### Problem to work on
Every line from the one containing "left front paw: (528, 447)" to the end of the records below should be returned exactly; pictures are to be dropped.

==== Records for this task

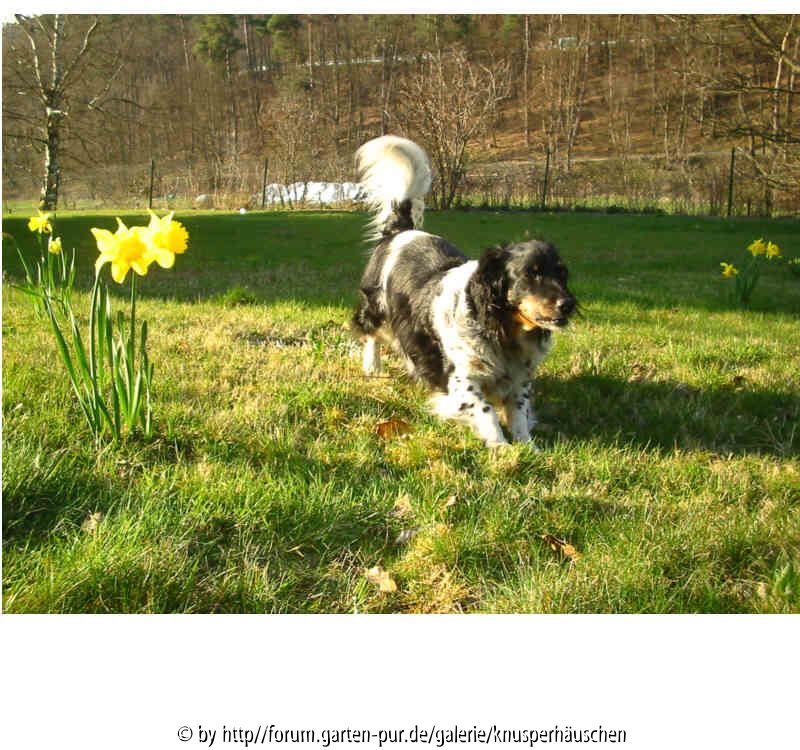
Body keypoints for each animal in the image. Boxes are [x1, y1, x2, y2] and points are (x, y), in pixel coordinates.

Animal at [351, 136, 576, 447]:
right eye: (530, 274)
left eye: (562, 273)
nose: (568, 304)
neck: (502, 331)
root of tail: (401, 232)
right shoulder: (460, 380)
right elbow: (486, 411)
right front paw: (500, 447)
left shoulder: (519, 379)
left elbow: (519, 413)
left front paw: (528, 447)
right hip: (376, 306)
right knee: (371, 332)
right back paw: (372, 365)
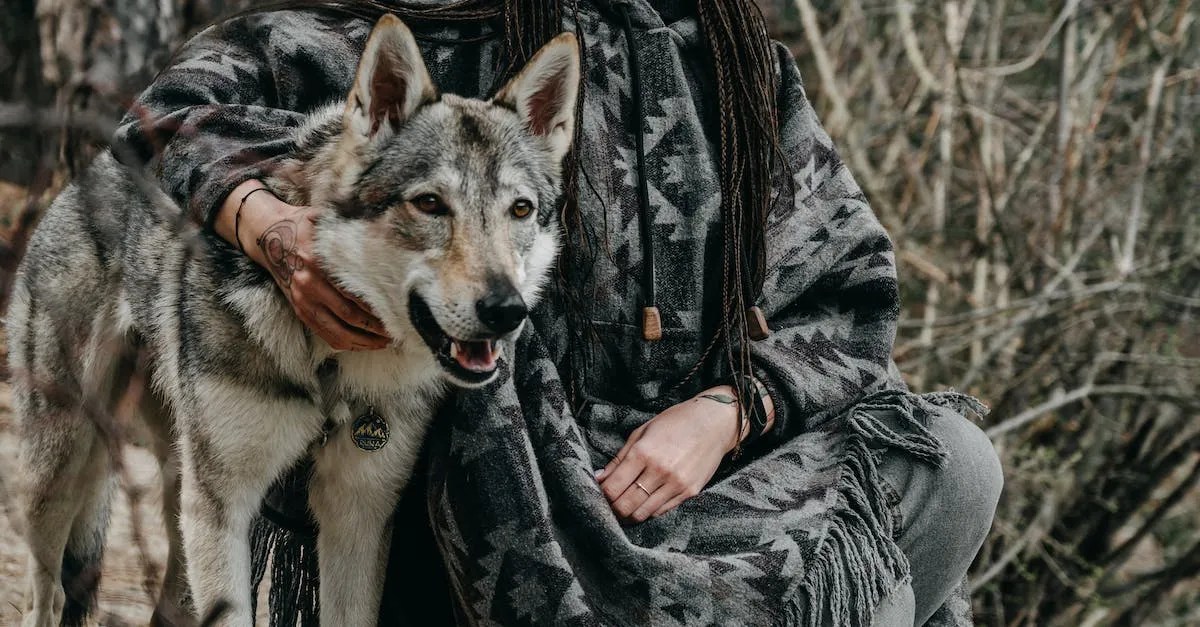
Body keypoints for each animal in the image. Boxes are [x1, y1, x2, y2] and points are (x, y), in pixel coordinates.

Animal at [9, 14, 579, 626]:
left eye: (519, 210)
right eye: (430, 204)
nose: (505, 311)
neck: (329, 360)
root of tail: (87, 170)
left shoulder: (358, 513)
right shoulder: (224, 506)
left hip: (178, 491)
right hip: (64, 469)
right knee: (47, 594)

========

### Response area
left front paw: (528, 447)
right hip: (376, 306)
right knee: (371, 332)
right back paw: (372, 365)
Body keypoints for each animal in the image. Boxes are [x1, y1, x2, y2] and points are (x, y), in pixel coordinates.

Animal at [9, 14, 579, 626]:
left eye: (519, 210)
right eye: (430, 204)
nose: (505, 311)
neck: (329, 360)
root of tail: (87, 170)
left shoulder: (358, 513)
right shoulder: (224, 506)
left hip: (178, 491)
right hip: (64, 469)
right knee: (47, 594)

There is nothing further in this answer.